A black ink sky was lit by the glistening of the stars, which had never looked more beautiful than from my spot on the roof of the Franklin Institute in Center City Philadelphia.

I was there for Night Skies with my friend Tyler Yucha, ’19, who accompanied me for his first trip to this event. This monthly event is hosted by Franklin Institute Chief Astronomer Derrick Pitts in the Joel N. Bloom Observatory.

The event will take place on March 8, though it is usually held on the second Thursday of every month.

At Night Skies, you can stargaze with NASA-grade telescopes for a look at stars, planets, and nebulae. Admission to the event is $10 for nonmembers and $5 for members of the Franklin Institute.
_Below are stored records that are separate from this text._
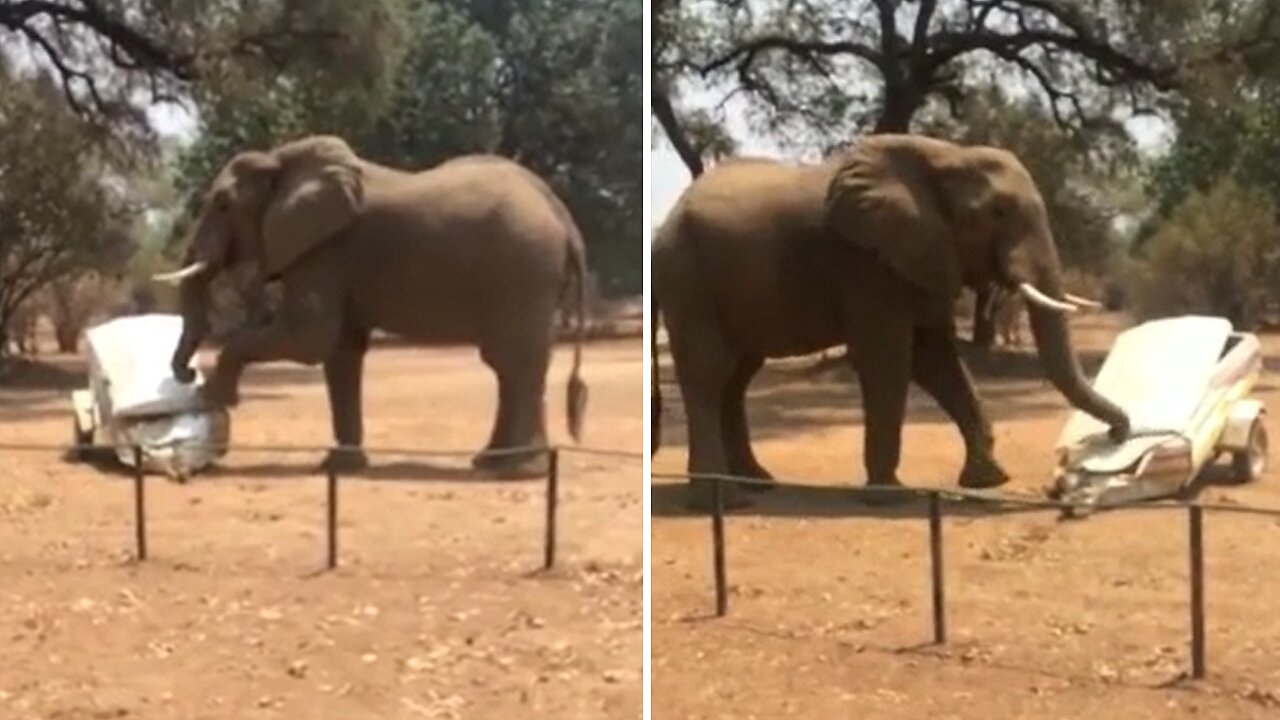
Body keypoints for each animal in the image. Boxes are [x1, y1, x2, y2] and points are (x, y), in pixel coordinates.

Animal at [156, 134, 588, 471]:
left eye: (223, 204)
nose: (187, 375)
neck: (281, 158)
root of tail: (564, 217)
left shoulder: (326, 249)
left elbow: (311, 338)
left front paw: (212, 398)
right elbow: (340, 352)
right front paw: (339, 467)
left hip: (523, 268)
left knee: (513, 361)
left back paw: (517, 470)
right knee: (511, 366)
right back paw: (495, 463)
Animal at [655, 133, 1126, 504]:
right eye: (998, 213)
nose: (1115, 435)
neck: (947, 155)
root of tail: (667, 219)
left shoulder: (921, 255)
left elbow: (935, 360)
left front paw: (987, 481)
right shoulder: (865, 263)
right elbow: (889, 359)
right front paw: (891, 496)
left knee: (736, 379)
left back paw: (754, 484)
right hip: (688, 277)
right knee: (708, 373)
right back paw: (721, 500)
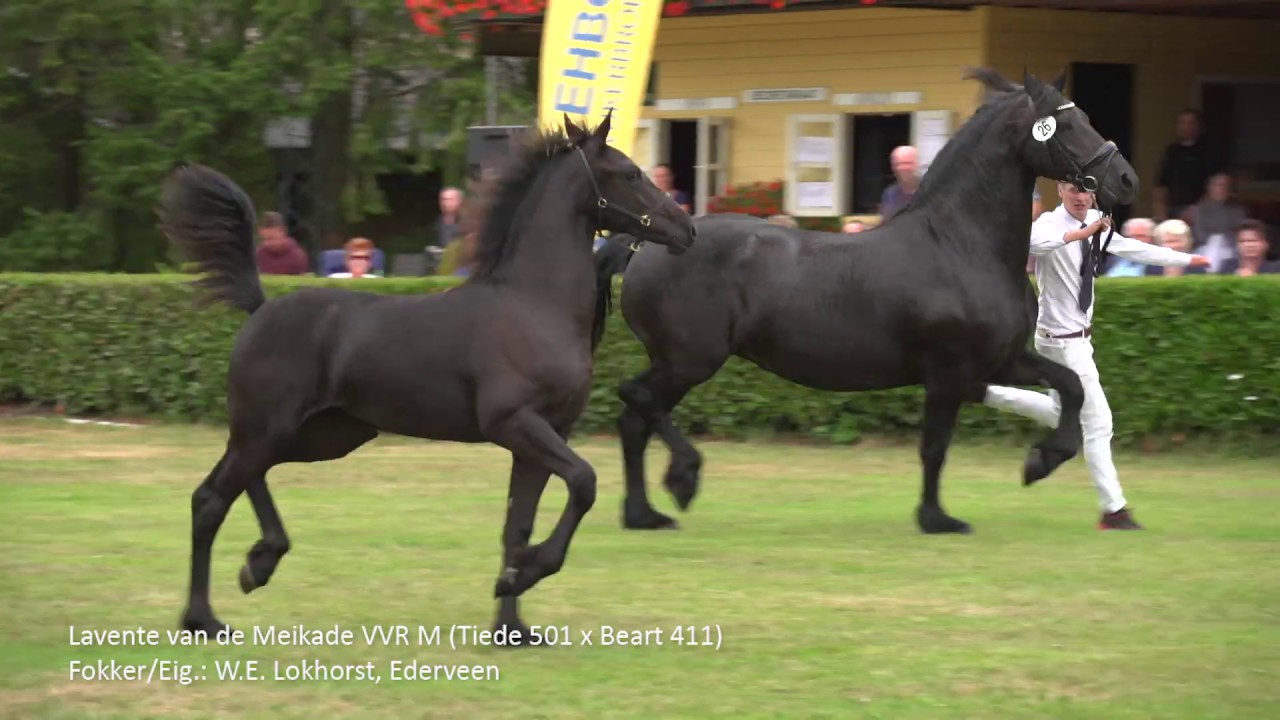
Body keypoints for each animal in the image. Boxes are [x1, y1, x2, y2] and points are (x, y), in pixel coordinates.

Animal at [158, 112, 697, 643]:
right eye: (630, 173)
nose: (687, 228)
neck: (533, 305)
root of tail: (260, 309)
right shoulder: (516, 424)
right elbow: (583, 483)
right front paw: (523, 573)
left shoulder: (543, 436)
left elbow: (516, 526)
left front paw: (512, 624)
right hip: (271, 428)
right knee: (209, 500)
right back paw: (204, 617)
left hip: (320, 435)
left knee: (246, 478)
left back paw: (260, 561)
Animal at [602, 68, 1136, 535]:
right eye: (1068, 124)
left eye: (1084, 115)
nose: (1127, 179)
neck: (960, 245)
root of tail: (644, 246)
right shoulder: (949, 372)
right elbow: (935, 447)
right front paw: (938, 519)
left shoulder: (998, 362)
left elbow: (1071, 387)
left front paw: (1040, 461)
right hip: (690, 359)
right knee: (636, 399)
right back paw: (681, 479)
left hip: (681, 362)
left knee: (633, 420)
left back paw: (642, 514)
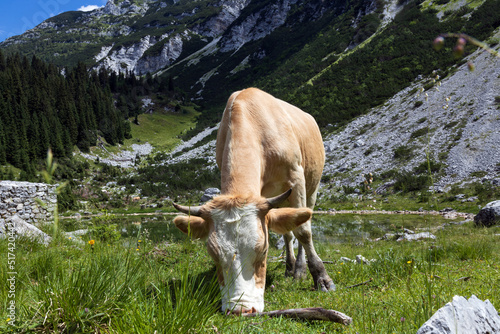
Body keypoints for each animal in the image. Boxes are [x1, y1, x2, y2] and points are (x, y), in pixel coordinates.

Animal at [173, 87, 336, 314]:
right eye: (213, 254)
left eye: (263, 251)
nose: (241, 309)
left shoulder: (296, 178)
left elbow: (303, 231)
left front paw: (322, 278)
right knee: (287, 233)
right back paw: (289, 267)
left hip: (313, 186)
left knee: (303, 222)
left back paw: (299, 270)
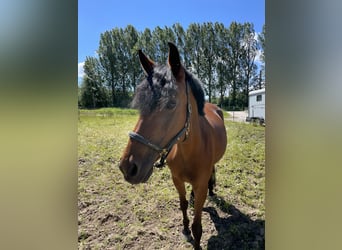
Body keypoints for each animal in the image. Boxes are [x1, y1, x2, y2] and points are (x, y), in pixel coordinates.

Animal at [119, 42, 228, 249]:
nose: (128, 167)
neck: (189, 151)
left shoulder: (201, 184)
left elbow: (197, 226)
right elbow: (183, 204)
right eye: (141, 105)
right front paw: (185, 229)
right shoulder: (176, 180)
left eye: (171, 104)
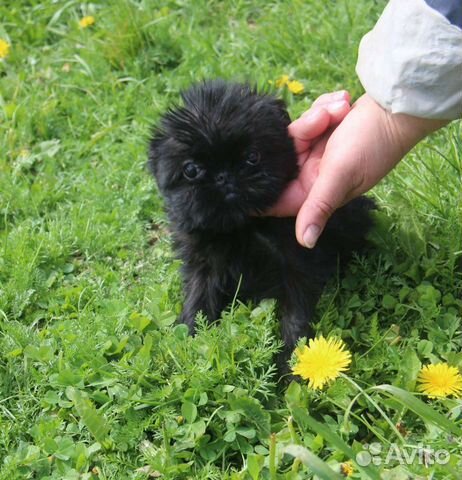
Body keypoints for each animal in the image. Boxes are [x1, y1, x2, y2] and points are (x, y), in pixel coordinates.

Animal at [150, 80, 374, 370]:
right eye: (191, 170)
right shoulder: (201, 263)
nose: (224, 176)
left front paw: (292, 363)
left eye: (252, 156)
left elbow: (295, 316)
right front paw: (190, 338)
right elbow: (198, 298)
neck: (239, 226)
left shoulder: (297, 263)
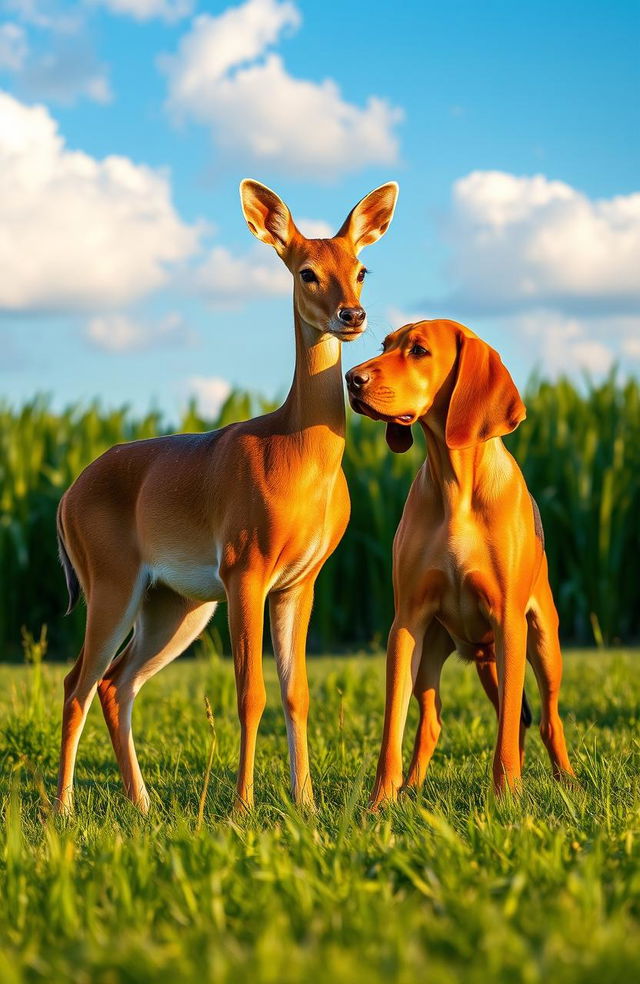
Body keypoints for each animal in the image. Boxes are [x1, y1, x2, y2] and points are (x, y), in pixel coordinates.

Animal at [55, 179, 398, 816]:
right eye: (306, 271)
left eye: (362, 269)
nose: (353, 315)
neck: (298, 455)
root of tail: (65, 497)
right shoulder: (245, 564)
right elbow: (250, 693)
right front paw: (242, 808)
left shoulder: (300, 580)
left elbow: (296, 691)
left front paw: (305, 803)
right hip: (111, 578)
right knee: (77, 683)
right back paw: (62, 809)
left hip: (176, 602)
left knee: (116, 683)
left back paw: (143, 804)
The entrance fee includes access to Ben’s Starlight Lounge, a cash bar on the museum’s fifth floor, a variety of planetarium shows, a live presentation on astronomy, and hands-on science activities.

One of those presentations was run by David Wrigley, Traveling Science Show Presenter for the Franklin Institute. Wrigley stood before a table with a diorama display of the constellation Virgo.

Wrigley told me his entire life was changed by a simple quote by noted American astronomer Carl Sagan: “We’re made of star-stuff. We are a way for the cosmos to know itself.”

The best part of the night, though, is the continuous telescopic observing all evening, if the weather permits.

The moment I stepped into the observatory, I had to hold my hat tighter and rewrap my scarf. Once I went up to the first telescope, though, the cold wasn’t an issue anymore.

There I got my first glimpse of the moon, so close that I could see every little divot on its surface. Another telescope was focused on Venus, which appeared bright red like a tiny ruby.

I wasn’t the only visitor fascinated by what I saw. University of Pennsylvania student Aui Shaya said he was “awed” every time he looked into the abyss that is the galaxy above.

Yucha also said he has always been enthralled by the stars.

“I’ve always loved looking up at the sky,” Yucha said. “It reminds me that we’re not the only ones out there. It was a great experience to come get even a small glance into the unknown that I’ve always been fascinated with.”

Jesse Goldman, Ph.D, the only professor who teaches astronomy at Saint Joseph’s University, said his most memorable stargazing moment took place on the top of Mauna Kea, a mountain on the mainland of Hawaii.

But you don’t need NASA telescopes to have a good stargazing experience.

For campus stargazing, Goldman suggested that students head to the back of Saint Mary’s Field, away from campus lights and general city light pollution.

“When I look into the night sky I think of all that we cannot see and how it can change our view of the sky and the world or people around us,” Goldman said.